5.3 How to Analyze Time Spent and Scroll Depth to Improve Website Content Engagement

Welcome to Phase 5 3 Measuring Content Engagement

You have successfully analyzed user journeys and compared new versus returning user behavior. That gave you valuable insights into conversion paths and audience segments. Now it is time to dig deeper into how users interact with your content on a page by page basis. In this phase we will analyze time spent on pages and scroll depth. Understanding these metrics is like knowing if your readers are truly engaged with your articles or just skimming. It helps you assess content quality and optimize for better user experience.
This step is crucial for evaluating content effectiveness and improving page design.

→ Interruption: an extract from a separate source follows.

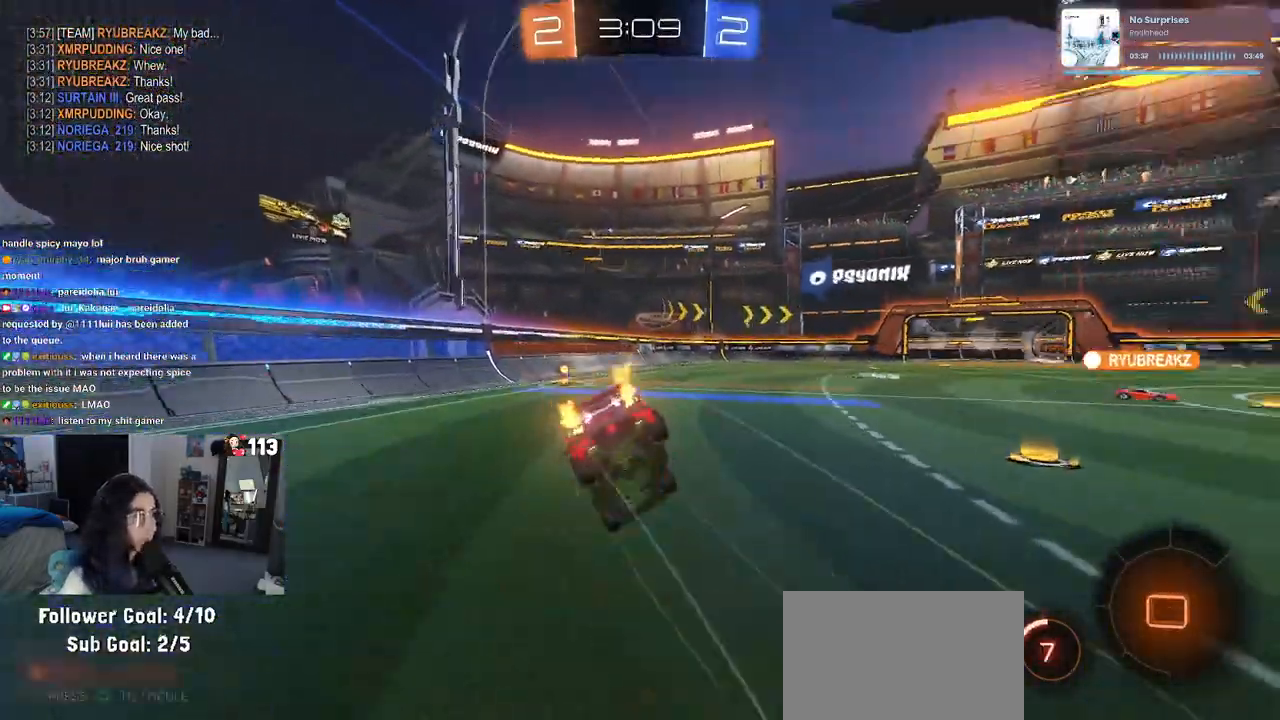
{"buttons": ["SQUARE", "R1", "R2"], "left_stick": "down-left", "right_stick": "center", "events": [[83, "left_stick", "down-left"], [117, "TRIANGLE", "up"], [217, "R1", "down"], [267, "SQUARE", "down"]]}
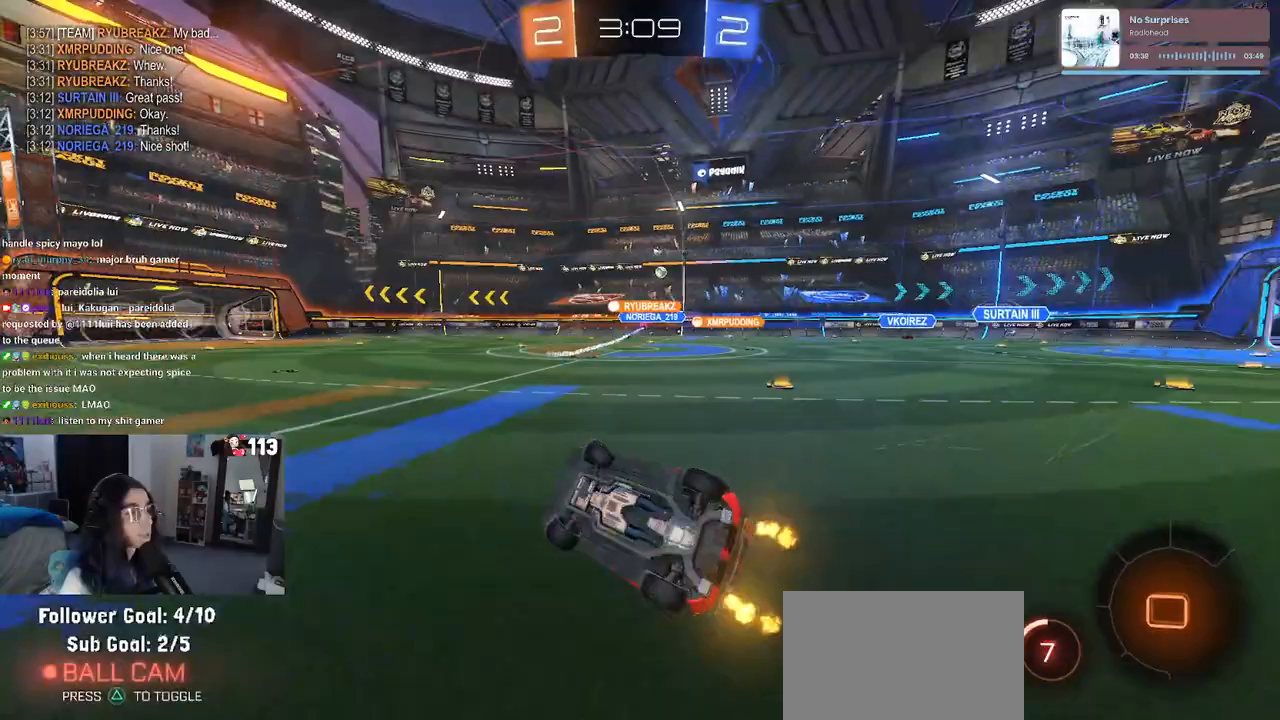
{"buttons": ["R1", "R2"], "left_stick": "right", "right_stick": "center", "events": [[183, "SQUARE", "up"], [183, "left_stick", "center"], [250, "left_stick", "right"]]}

Why Analyze Time Spent and Scroll Depth

These metrics provide direct insights into how engaging your content is. Here is why they are so valuable.

Assess Content Quality High time spent and deep scrolls often mean users find your content valuable and relevant. Low numbers might signal a need for improvement.

Optimize Page Layout If users are not scrolling far down a page important information might be missed. You can then adjust your layout to highlight key sections.

Improve User Experience Pages that are hard to read or navigate might lead to short time spent. Identifying these helps you make improvements.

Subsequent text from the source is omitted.